Doués, donc, d'une maîtrise musicale indéniable, le quartet délivre des compositions bien construites et surtout diablement efficaces, balançant constamment entre tristesse insondable et sursauts d'une lourdeur jupitérienne. "Earth Stands Still" ouvre le bal avec une guitare mélancolique du plus bel effet, soulignée par un chant puissant, très correctement mixé, et heureusement : si la plume est somme toute assez quelconque, la voix qui les déclame apporte toute son ambiance à l'album. Andrez malmène ses cordes vocales, rugissant avec conviction. Les hurlements déchirants côtoient la hargne de parties vocales plus "classiques". Notons le travail effectué sur la production, avec un grain de guitare percutant et brumeux, une basse malheureusement mixée un peu trop en retrait (même si elle s'autorise quelques percées, comme sur l'excellent "Below"), mais une batterie qui martèle solidement le rythme de cette marche solitaire dans la ville. No Omega joue également sur la dualité des voix, chose flagrante sur "Vacants", où les deux se répondent sur une instrumentation rappelant diablement les pièces les plus obscures d'un groupe comme Pelican - ce duo aurait d'ailleurs mérité d'être un peu plus exploité. "Vacants", où comment un mid-tempo et quelques dissonances judicieusement placées arrivent à écraser l'auditeur sous un maelstrom de pensées négatives. Négatives comme "Below", évoqué plus haut, où le chanteur hurle ses versets désabusés ("Darkness comes...") sur une instrumentation aussi pesante que percutante.

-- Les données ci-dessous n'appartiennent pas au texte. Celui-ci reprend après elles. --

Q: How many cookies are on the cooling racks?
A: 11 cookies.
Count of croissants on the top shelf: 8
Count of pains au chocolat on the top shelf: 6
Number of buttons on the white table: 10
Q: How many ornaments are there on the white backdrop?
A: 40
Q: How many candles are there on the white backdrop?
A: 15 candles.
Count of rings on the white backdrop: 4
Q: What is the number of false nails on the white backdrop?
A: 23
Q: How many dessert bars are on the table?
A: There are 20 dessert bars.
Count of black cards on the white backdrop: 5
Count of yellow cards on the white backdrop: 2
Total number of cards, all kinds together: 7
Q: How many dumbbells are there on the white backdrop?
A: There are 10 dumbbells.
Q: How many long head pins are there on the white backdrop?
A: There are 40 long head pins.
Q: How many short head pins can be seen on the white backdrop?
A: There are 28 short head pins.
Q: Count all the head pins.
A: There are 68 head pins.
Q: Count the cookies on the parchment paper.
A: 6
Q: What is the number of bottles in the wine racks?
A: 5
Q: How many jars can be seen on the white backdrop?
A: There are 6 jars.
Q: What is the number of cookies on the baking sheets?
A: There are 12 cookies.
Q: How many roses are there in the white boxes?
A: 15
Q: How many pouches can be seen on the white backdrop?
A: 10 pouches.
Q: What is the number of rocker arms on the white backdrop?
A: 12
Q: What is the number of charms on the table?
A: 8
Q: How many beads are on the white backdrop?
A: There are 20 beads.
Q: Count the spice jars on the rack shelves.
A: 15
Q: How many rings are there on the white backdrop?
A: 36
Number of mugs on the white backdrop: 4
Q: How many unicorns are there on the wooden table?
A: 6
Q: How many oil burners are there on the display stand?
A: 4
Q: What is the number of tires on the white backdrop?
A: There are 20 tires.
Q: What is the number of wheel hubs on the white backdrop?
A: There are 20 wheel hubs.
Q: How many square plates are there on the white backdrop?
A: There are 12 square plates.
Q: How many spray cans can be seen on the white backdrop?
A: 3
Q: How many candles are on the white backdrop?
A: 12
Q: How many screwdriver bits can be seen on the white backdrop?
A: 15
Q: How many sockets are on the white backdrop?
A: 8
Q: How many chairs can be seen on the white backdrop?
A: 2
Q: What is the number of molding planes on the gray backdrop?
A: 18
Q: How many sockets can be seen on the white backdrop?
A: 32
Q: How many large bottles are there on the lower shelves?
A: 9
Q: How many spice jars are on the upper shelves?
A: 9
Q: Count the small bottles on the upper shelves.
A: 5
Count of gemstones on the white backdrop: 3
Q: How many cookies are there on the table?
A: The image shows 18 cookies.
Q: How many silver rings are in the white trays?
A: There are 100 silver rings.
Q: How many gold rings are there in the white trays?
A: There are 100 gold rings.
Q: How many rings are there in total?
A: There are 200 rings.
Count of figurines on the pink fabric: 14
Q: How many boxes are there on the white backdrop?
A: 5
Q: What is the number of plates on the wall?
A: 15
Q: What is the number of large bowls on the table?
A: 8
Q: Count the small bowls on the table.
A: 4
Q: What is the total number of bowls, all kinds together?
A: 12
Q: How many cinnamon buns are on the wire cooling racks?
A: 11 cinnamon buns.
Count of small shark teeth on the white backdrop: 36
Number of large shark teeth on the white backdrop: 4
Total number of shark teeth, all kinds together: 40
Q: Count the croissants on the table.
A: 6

Les sursauts énergiques dont je parlais consistent en d'innombrables accélérations significatives du tempo, pour des titres tels que les deux "Woodlands", qui pourraient faire penser à du Celeste, certes en moins monolithique (n'est pas une référence qui veut), où encore "Utopianist", où les breaks de batterie surpuissants (à s'en briser la nuque sur "Dirt Hands") et les crescendos successifs des guitares vous laisseront sur le carreau. Un titre qui se termine d'ailleurs sur une plage ambiante et déprimante du plus bel effet, rappelant aux aficionados des musiques électroniques et expérimentales le côté urbain et mélancolique d'un Burial. Un goût pour l'expérimentation et l'intégration d'éléments sonores nouveaux qui trouve également écho dans ce qui reste pour moi le sommet de "Shame", à savoir l'avant dernier titre, "A Man Reprieved", un bloc compact de regrets et une absence totale de lumière : comme si l'homme évoqué dans les paroles ne pouvait plus croire au monde qui l'entoure. "I must be dreaming." No Omega crache son désespoir avec énergie, car si les musiciens n'y croient plus, ils en profitent pour tout donner dans la dernière ligne droite - en témoignent cette guitare plaintive, crachant inlassablement les mêmes lignes, les même notes en fin de titre, et ces plages ambiantes simples mais Ô combien prenantes.
"Shame" est l'osmose parfaite entre le brise-nuque "bête et méchant" ("Enigma" et ses D-Beats complètement hystériques) et le disque d'ambiances, distillées tant par les paroles (certes un peu simplettes) que par la construction même des compositions. Oscillant autour de la demi-heure, que l'on ne voit pas passer, le quartet Suédois délivre un disque magnétique, d'une beauté, d'une rage peu communes. Ce dernier est et restera pour moi une valeur sûre, qui revient très régulièrement sur la platine. Une explosion sombre et dense, aussi courte qu'efficace, qui remet les idées bien en place. Définitivement, No Omega est un groupe à suivre de très près, constat confirmé par
"Occupants", sorti cette année, dont j'aurai l'occasion de vous parler sous peu.